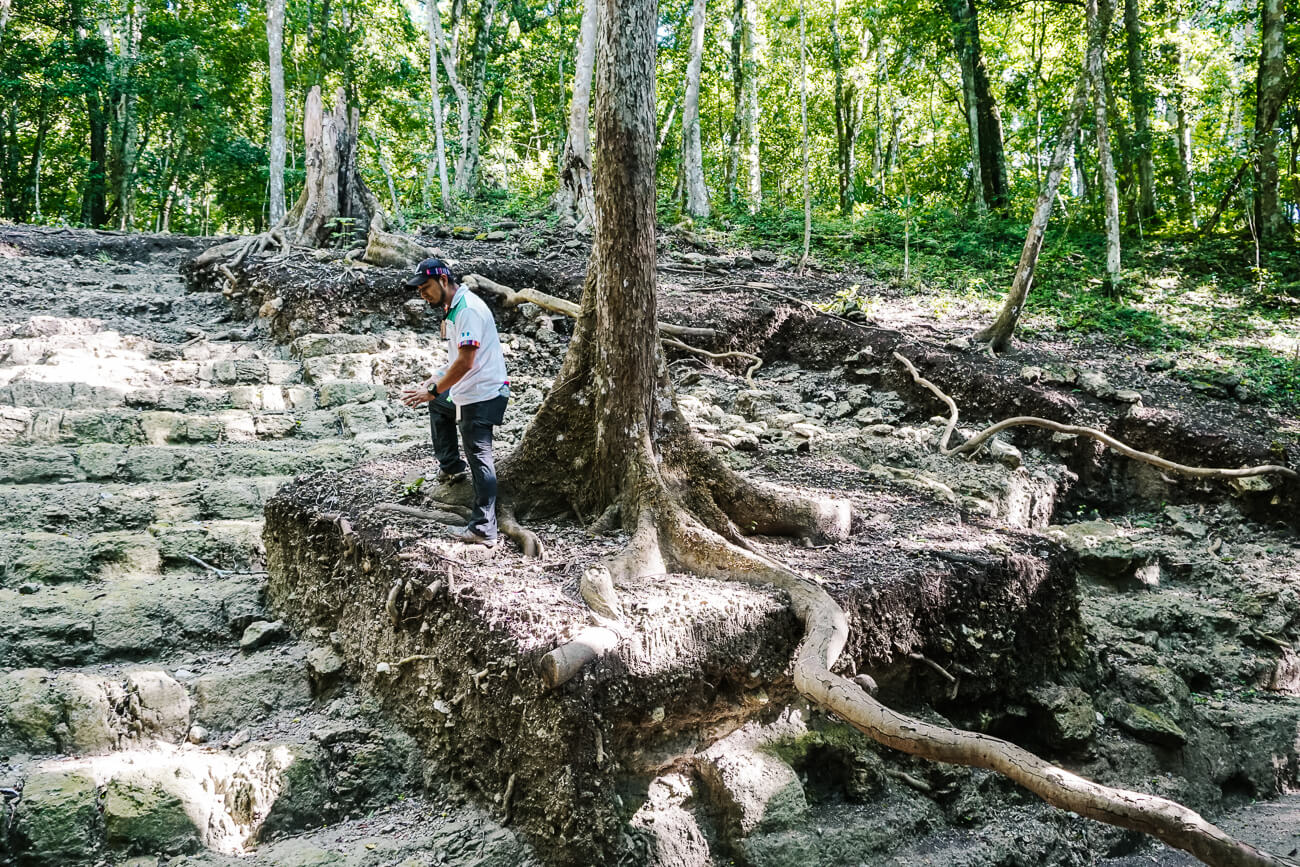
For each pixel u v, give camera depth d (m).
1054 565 5.04
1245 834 4.63
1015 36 20.25
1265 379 8.99
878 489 6.07
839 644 3.71
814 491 5.80
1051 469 7.63
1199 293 12.16
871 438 7.69
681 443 4.83
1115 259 11.74
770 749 3.94
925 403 8.62
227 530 5.50
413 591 4.07
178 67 21.39
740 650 3.79
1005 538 5.20
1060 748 4.75
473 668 3.70
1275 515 7.16
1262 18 14.03
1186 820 2.75
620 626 3.51
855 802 4.07
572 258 11.58
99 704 3.97
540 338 9.33
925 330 9.95
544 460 5.02
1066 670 5.09
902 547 4.82
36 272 10.26
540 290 10.10
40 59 20.91
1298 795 5.24
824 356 9.58
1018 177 22.81
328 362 8.20
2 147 23.66
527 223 13.84
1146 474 7.72
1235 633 6.16
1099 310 11.16
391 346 8.73
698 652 3.67
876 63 19.28
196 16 22.06
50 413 6.48
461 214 15.45
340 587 4.65
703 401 8.29
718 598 3.88
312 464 6.53
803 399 8.97
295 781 3.76
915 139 23.42
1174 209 18.03
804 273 12.27
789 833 3.69
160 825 3.44
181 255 12.00
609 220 4.53
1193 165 20.28
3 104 21.77
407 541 4.39
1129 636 5.93
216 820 3.56
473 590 3.85
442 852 3.43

▸ Exercise objective
Leaving the pictures aside, write out the entries above exactly.

▸ Exercise solution
For each pixel u v, give camera depth d (m).
1054 565 5.04
1245 834 4.63
1015 36 20.25
1265 379 8.99
878 489 6.07
839 644 3.71
814 491 5.80
1051 469 7.63
1199 293 12.16
871 438 7.69
681 443 4.83
1115 259 11.74
770 749 3.94
925 403 8.62
227 530 5.50
413 591 4.07
178 67 21.39
740 650 3.79
1005 538 5.20
1060 748 4.75
473 668 3.70
1275 515 7.16
1262 18 14.03
1186 820 2.75
620 626 3.51
855 802 4.07
572 258 11.58
99 704 3.97
540 338 9.33
925 330 9.95
544 460 5.02
1066 670 5.09
902 547 4.82
36 272 10.26
540 290 10.10
40 59 20.91
1298 795 5.24
824 356 9.58
1018 177 22.81
328 362 8.20
2 147 23.66
527 223 13.84
1146 474 7.72
1235 633 6.16
1099 310 11.16
391 346 8.73
698 652 3.67
876 63 19.28
196 16 22.06
50 413 6.48
461 214 15.45
340 587 4.65
703 401 8.29
718 598 3.88
312 464 6.53
803 399 8.97
295 781 3.76
915 139 23.42
1174 209 18.03
804 273 12.27
789 833 3.69
160 825 3.44
181 255 12.00
609 220 4.53
1193 165 20.28
3 104 21.77
407 541 4.39
1129 636 5.93
216 820 3.56
473 590 3.85
442 852 3.43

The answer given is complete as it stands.